Passage:
##########

SemaDB Search Overview #

POST: /collections/{collectionId}/points/search

To search for points / documents in SemaDB, we make a post request to the search endpoint of a collection with a query object. The query object is a JSON object that contains the search parameters which can be of different types like text, vector, and hybrid. These can also be combined to create complex and powerful queries.

The overall request consists of the following parts:

Query: What to search for and how? This can be a text query, a vector query, or a hybrid query.
Select (optional): What fields to return in the search results. It is often common to not return all fields in the search results, especially vector fields. You can select nested fields using the dot notation such as nested.field or use * to select all fields.
- If you don’t select any fields, only the _id field along with any scoring / distance fields will be returned.

##########

Data for review:
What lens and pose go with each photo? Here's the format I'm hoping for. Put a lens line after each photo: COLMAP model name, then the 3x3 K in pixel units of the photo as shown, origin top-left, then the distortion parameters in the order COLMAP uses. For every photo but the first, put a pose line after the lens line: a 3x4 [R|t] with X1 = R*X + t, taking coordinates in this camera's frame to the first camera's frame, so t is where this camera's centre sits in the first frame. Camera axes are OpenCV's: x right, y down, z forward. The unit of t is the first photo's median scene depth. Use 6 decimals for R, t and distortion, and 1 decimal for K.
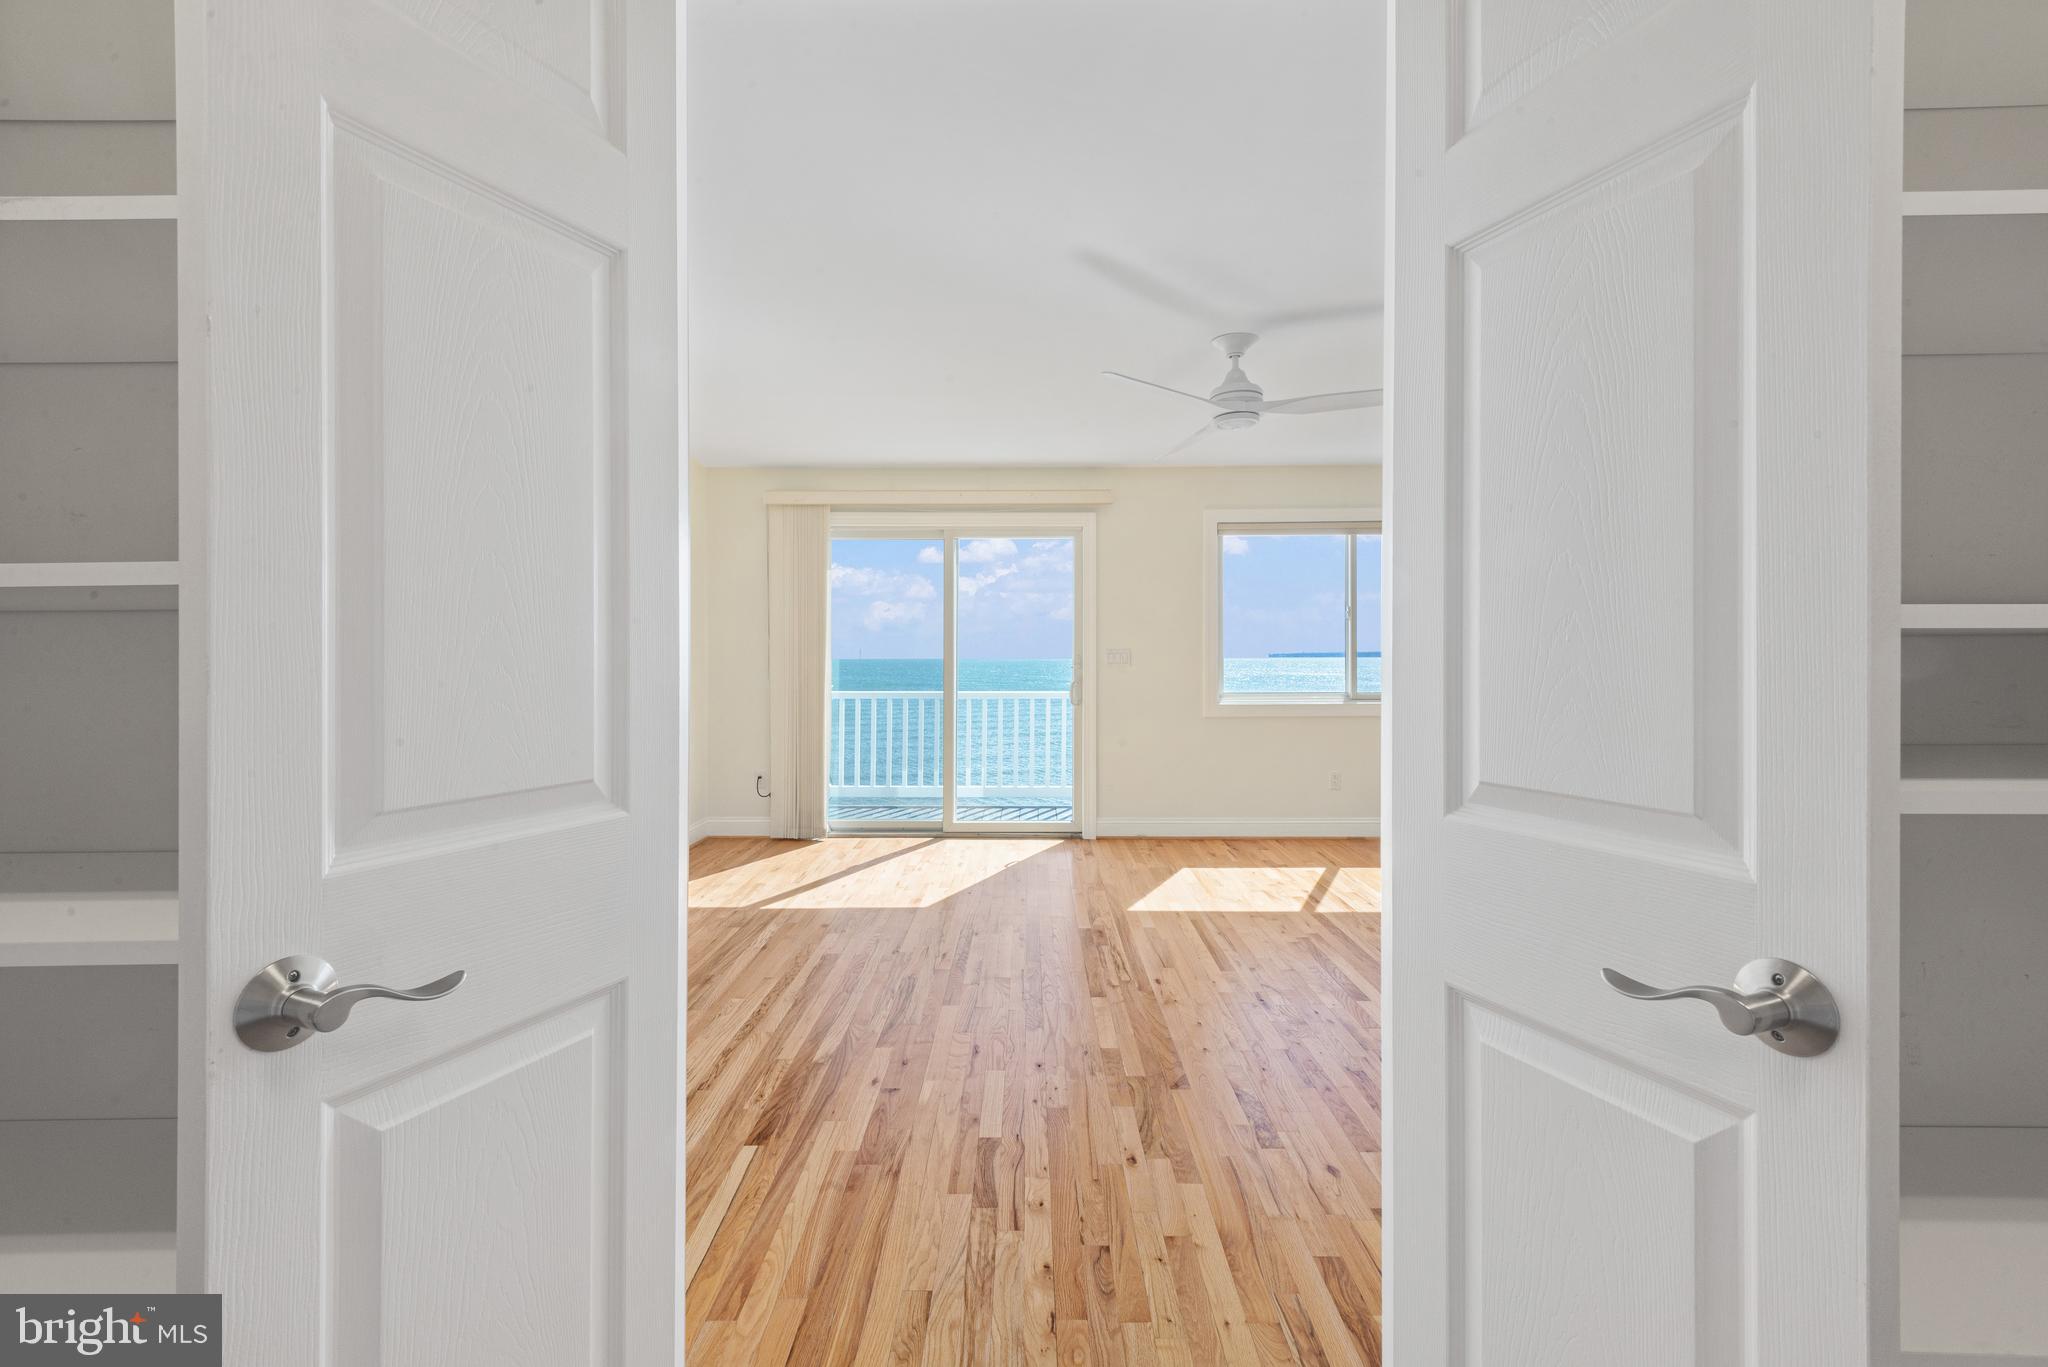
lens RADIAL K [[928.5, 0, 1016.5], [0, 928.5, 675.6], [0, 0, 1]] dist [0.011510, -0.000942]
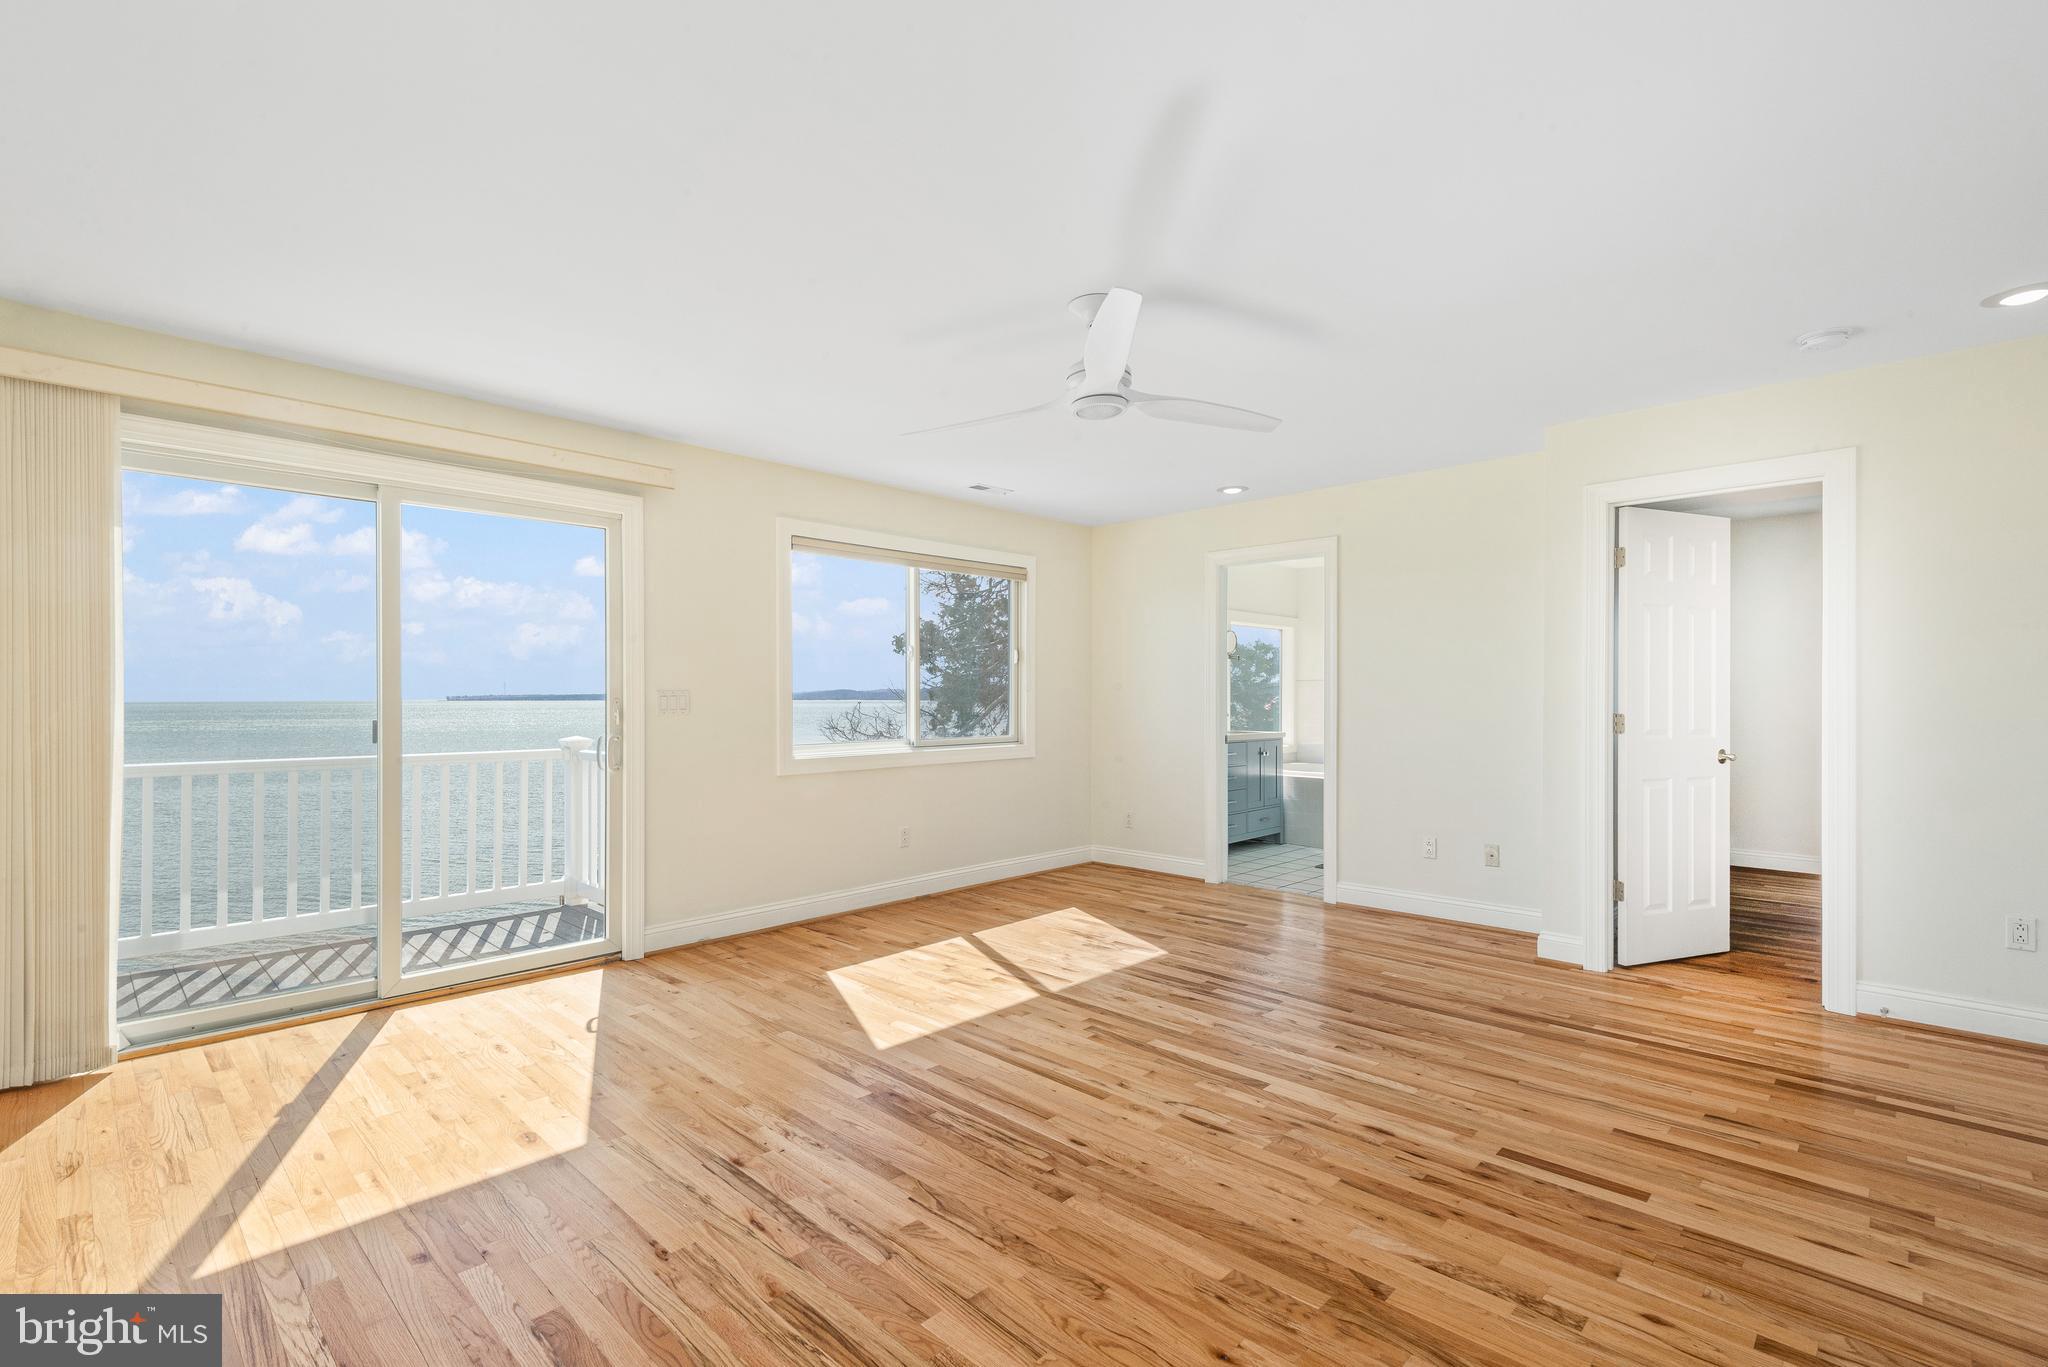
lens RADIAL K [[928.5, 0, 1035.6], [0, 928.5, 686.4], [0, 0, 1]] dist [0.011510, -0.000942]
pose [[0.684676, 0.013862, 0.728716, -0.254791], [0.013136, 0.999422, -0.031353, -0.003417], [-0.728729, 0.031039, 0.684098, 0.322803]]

##########

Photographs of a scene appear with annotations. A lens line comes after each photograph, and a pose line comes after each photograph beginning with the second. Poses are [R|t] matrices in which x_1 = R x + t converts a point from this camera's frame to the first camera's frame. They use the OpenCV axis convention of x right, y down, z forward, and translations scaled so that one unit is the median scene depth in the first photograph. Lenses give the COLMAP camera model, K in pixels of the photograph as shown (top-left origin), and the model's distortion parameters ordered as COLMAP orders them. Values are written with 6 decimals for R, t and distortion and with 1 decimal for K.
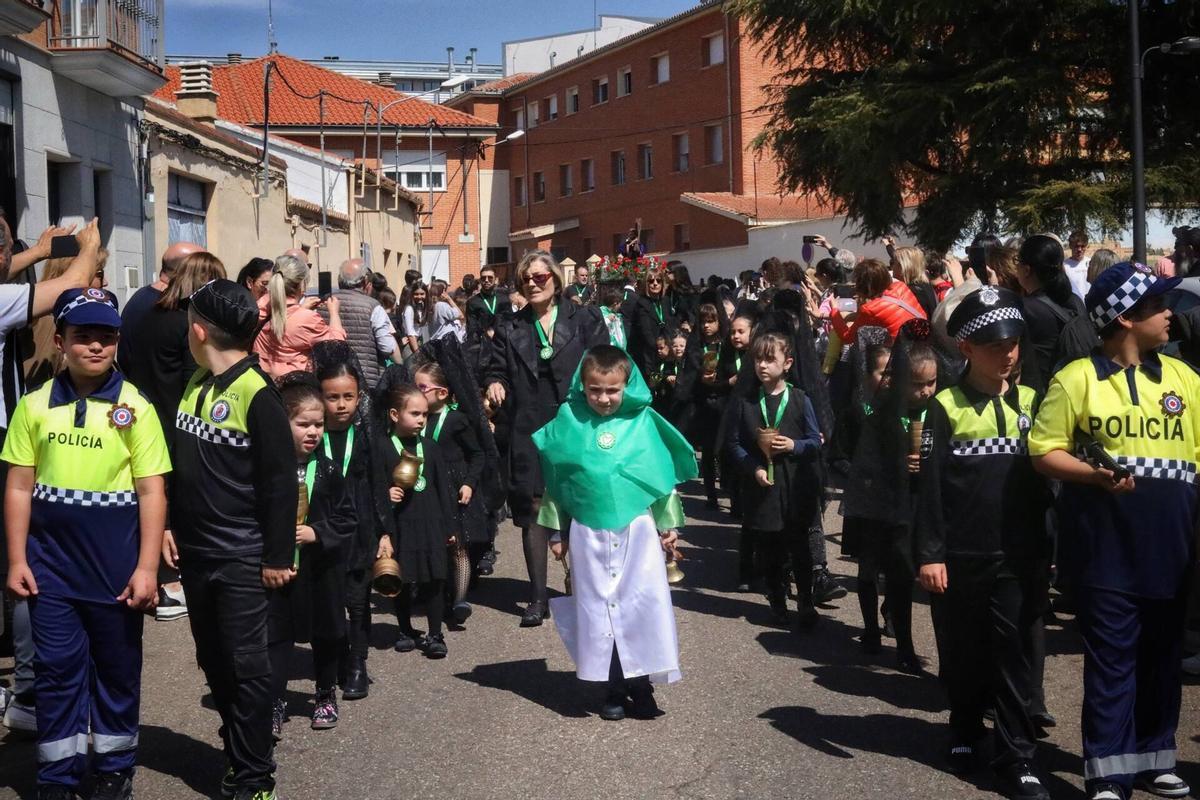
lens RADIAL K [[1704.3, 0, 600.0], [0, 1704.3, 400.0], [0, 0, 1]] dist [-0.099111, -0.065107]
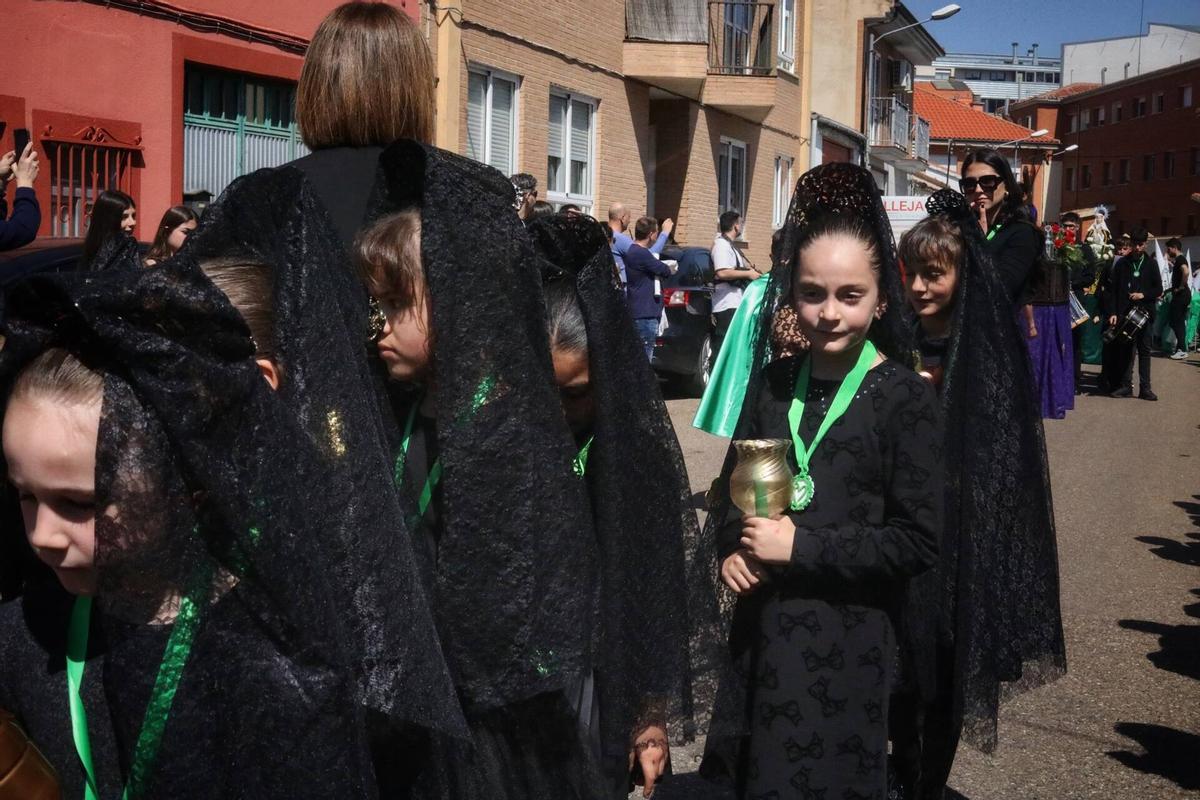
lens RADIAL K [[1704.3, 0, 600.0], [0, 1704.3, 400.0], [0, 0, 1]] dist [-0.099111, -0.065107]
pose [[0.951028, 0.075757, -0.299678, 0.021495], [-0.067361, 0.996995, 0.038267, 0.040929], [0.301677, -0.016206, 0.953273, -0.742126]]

##########

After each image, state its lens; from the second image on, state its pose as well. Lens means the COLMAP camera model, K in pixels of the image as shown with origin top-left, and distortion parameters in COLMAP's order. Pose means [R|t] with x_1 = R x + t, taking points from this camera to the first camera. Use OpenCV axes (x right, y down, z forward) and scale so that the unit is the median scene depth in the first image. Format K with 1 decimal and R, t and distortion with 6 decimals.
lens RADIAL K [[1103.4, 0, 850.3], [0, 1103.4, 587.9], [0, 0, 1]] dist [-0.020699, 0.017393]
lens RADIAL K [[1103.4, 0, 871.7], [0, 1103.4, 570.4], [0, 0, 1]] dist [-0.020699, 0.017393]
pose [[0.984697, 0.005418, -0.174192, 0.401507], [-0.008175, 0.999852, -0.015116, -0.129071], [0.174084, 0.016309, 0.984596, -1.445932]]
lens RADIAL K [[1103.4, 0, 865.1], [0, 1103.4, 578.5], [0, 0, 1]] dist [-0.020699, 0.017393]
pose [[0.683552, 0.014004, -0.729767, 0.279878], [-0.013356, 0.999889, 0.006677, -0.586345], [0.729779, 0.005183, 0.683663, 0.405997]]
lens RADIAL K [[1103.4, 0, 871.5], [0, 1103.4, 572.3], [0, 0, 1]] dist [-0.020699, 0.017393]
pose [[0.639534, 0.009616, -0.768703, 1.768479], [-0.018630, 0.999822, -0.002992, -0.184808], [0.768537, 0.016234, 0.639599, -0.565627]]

##########

Directions for this task:
Write out, word for word, everything in the SemaDB search overview from "Query: What to" down to "select all fields.". These lines come from a separate source.

Solved problem:
Query: What to search for and how? This can be a text query, a vector query, or a hybrid query.
Select (optional): What fields to return in the search results. It is often common to not return all fields in the search results, especially vector fields. You can select nested fields using the dot notation such as nested.field or use * to select all fields.